Camera settings data
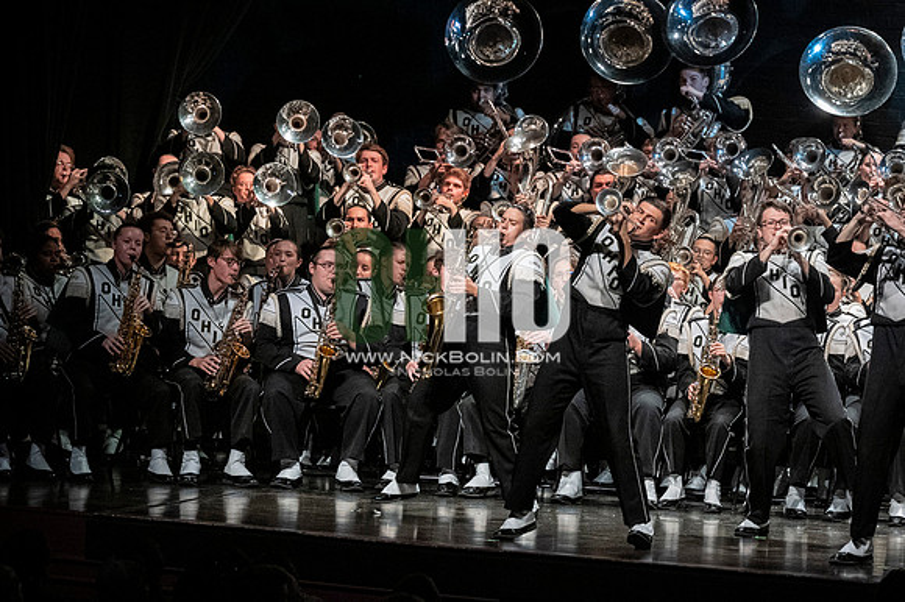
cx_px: 452
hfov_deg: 9.8
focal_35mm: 210
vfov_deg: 6.5
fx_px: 5276
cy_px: 301
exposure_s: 1/500
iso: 4000
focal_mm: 140
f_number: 4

Task description >>
Would you transcribe all of the entries above exactly, minus the images?

Finished task >>
cx_px: 452
hfov_deg: 9.8
focal_35mm: 210
vfov_deg: 6.5
fx_px: 5276
cy_px: 301
exposure_s: 1/500
iso: 4000
focal_mm: 140
f_number: 4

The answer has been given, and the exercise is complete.